Pirates in Cinque Terre and in the Gulf of Poets

In the sixteenth century the Ligurian coast was struck by a danger that terrified its people for about 300 years: the “turcheschi” pirates. Centuries later, after the last terrible Saracen invasions, Turkish and Berber marauders (coming from the East, from Tunis to Algiers) or sometimes Christian converted to Islam, came on their fast ships and sighted the coastal villages.

Khair-ed-Din called “Barbarossa”, chief of the fleets of the Ottoman Empire, Draghut, Ucciali, a renegade born on the Calabrian coast and Giaffer, were the commanders of the best known expeditions that, in summer, went back the Tyrrhenian and Ligurian seas, plundering  the villages and pillaging men and women, subject to redemption or sale as slaves.The Ottoman expansion in the West, who had great boost with the Sultan Suleiman the Magnificent, was added to the war between two Christian powers, Spain and France, where King Francis I, most Christian prince, had allied with the “infidels “to beat the enemy Charles V.

In this situation the piratical fleets could go with relative tranquility in the Western Mediterranean and hit Spain and its allies. The tools available for the defense of coastal communities were not many. Only by the strengthening of the old fortified structures of medieval origin, by the construction of some towers with cannons, muskets and harquebus, the measure of resistance of these small villages increased.

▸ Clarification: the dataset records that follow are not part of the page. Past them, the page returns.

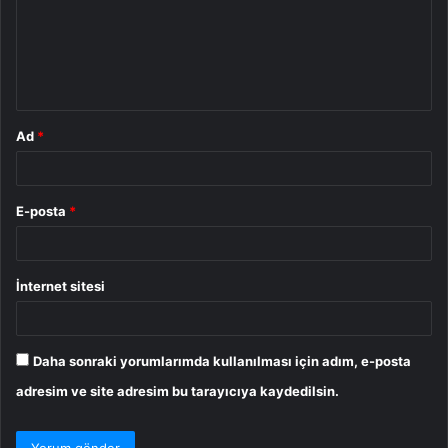
u
m
*
Ad
*
E-posta
*
İnternet sitesi
Daha sonraki yorumlarımda kullanılması için adım, e-posta
adresim ve site adresim bu tarayıcıya kaydedilsin.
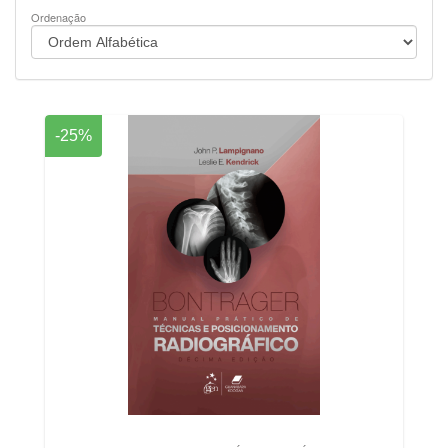
Ordenação
-25%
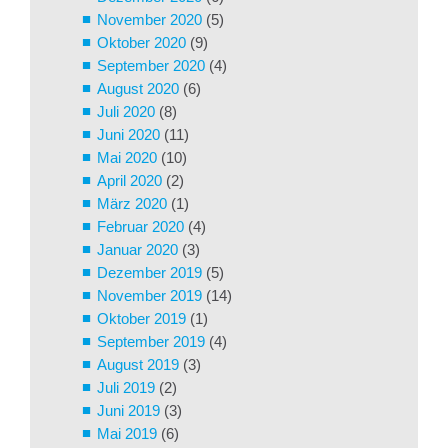
November 2020
(5)
Oktober 2020
(9)
September 2020
(4)
August 2020
(6)
Juli 2020
(8)
Juni 2020
(11)
Mai 2020
(10)
April 2020
(2)
März 2020
(1)
Februar 2020
(4)
Januar 2020
(3)
Dezember 2019
(5)
November 2019
(14)
Oktober 2019
(1)
September 2019
(4)
August 2019
(3)
Juli 2019
(2)
Juni 2019
(3)
Mai 2019
(6)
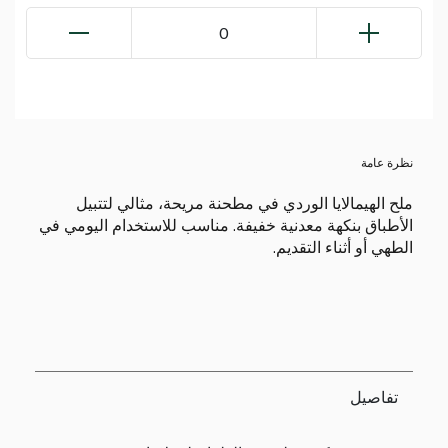
0
نظرة عامة
ملح الهيمالايا الوردي في مطحنة مريحة، مثالي لتتبيل
الأطباق بنكهة معدنية خفيفة. مناسب للاستخدام اليومي في
الطهي أو أثناء التقديم.
تفاصيل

At the end of the fifteenth century, in order to monitor the coast, the Republic of Genoa armed two galleys, which in the summer of 1490 became four.

Warning signs were thrown from very specific points scattered along the coast; this function was held by the promontory of Mesco in Monterosso and Montenero in Riomaggiore, which are situated to the western and eastern extremities of this area. At night the fire was the only mean used for reporting. If it was burning at regular and pre-defined intervals and burned continuously, you could sleep quietly; but if the fire was lit and then immediately turned off or dimmed, and if simultaneous fires appeared, it was a signal that the “infidels” were close, with many boats as there were fires. During the day the signals were made with smoke.

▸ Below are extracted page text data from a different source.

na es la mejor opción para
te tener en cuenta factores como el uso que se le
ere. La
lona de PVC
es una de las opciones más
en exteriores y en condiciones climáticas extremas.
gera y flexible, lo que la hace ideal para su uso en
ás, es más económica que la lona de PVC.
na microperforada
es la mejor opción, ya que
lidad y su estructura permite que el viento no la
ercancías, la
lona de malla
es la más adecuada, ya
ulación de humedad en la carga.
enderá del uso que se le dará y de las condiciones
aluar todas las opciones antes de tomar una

The Cinque Terre suffered badly on 8th July 1545  when a pirate flotilla led by the infamous Draghut invaded Monterosso. From the galleys, the pirates came down to the beach and looted and burned houses and carried off men and women. From there they went back on board, did not attack Vernazza but hit on Corniglia, which suffered the same fate as Monterosso.
Then it was the turn of Manarola, where, however, the pirates could not dock, as the men of the village were aided and rescued by the men of Riomaggiore, thus preventing the looting.
From Cinque Terre Draghut moved into the Gulf of La Spezia, where he docked waiting to get a ransom for the prisoners whom he had brought with him.
The last Islamic attack took place on the night between 24th and 25th of June 1815, off the coast of Mesco, when a Turkish “bombard” plundered two boats out fishing for anchovies. The men were taken away while the boats were abandoned.